By Dejania Oliver
WebMD Health News
A new coronavirus variant that has infected thousands in South America has now been discovered in the UK.
Classified as a "variant of interest" by the World Health Organization (WHO) on June 17, the lambda variant has been detected in 29 nations — seven of them in Latin America. In Peru, where it was first identified, the lambda variant now accounts for 82% of new infections.
Now, 6 cases of this COVID-19 variant have been found in the UK, all linked to overseas travel.
Public Health England (PHE) say that the Lambda variant has been designated as a variant under investigation (VUI) due to a rise in international cases and several notable mutations.
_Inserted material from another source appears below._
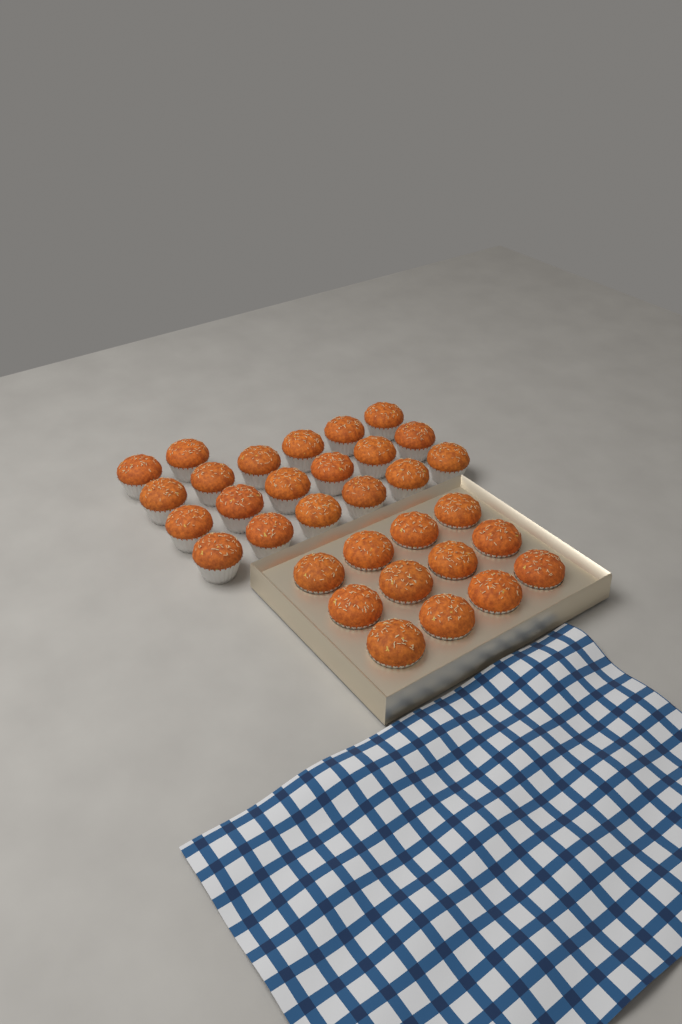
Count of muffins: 32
Virologist Pablo Tsukayama and his team at Lima's Cayetano Heredia University have traced the evolution of the lambda variant in Peru for months after identifying it through genome testing.
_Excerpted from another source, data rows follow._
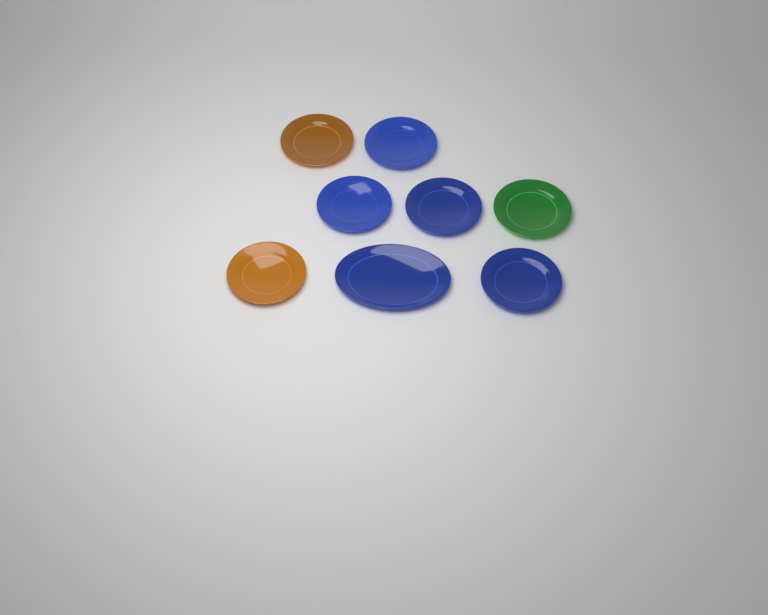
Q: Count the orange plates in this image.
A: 2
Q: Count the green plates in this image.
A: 1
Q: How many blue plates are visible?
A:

"With 187,000 dead and the highest mortality rates in the world, we are the country that has struggled most when it comes to the coronavirus,” Tsukayama told DW news. “Therefore, it is probably no wonder that the new variant has gotten its start here."
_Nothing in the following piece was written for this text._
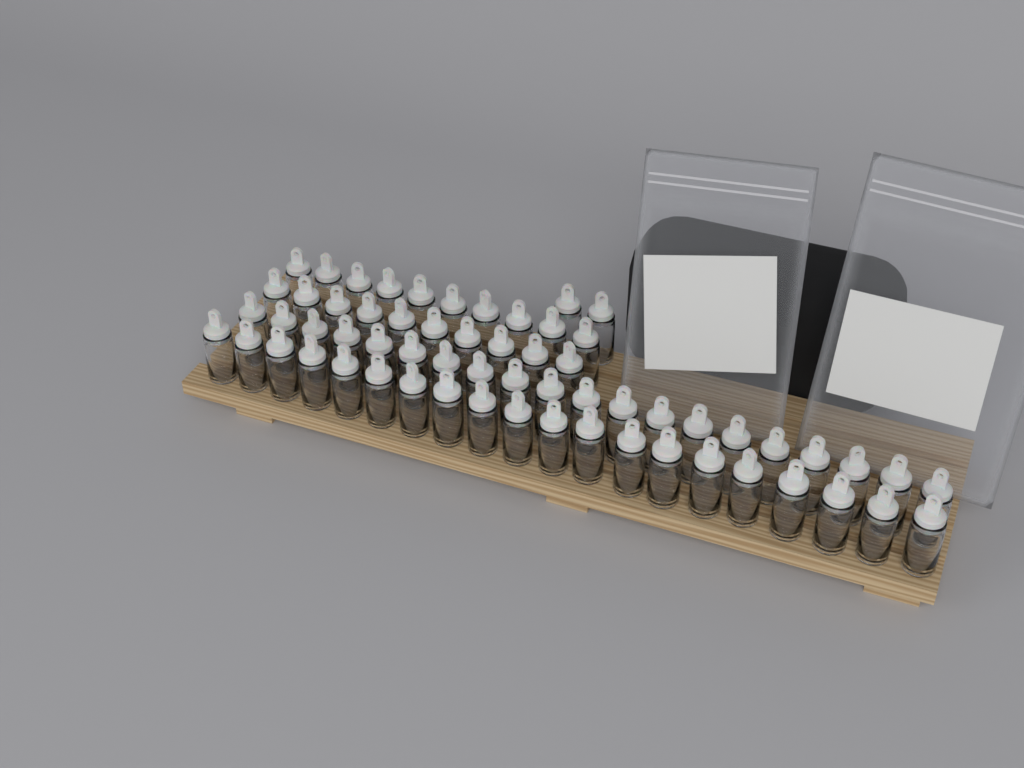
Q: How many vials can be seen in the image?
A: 62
Alpha (B.1.1.7), beta (B.1.351), delta (B.1.617.2) and gamma (P.1) are categorized as "variants of concern" by the WHO. The classification indicates that they are more transmissible and more difficult to treat.
"So far we have seen no indication that the lambda variant is more aggressive," the WHO virologist Jairo Mendez-Rico said. "It is possible that it may exhibit higher infection rates, but we don't yet have enough reliable data to compare it to gamma or delta."
PHE said tests were ongoing and there is currently no evidence this variant causes more severe disease or renders vaccines less effective.
A further 514 people were admitted to hospital in England with Covid-19 in the week up to June 21. Of these, 304 were unvaccinated.
Separate figures published by the Office for National Statistics show there have been 153,000 deaths registered in the UK where Covid-19 was mentioned on the death certificate.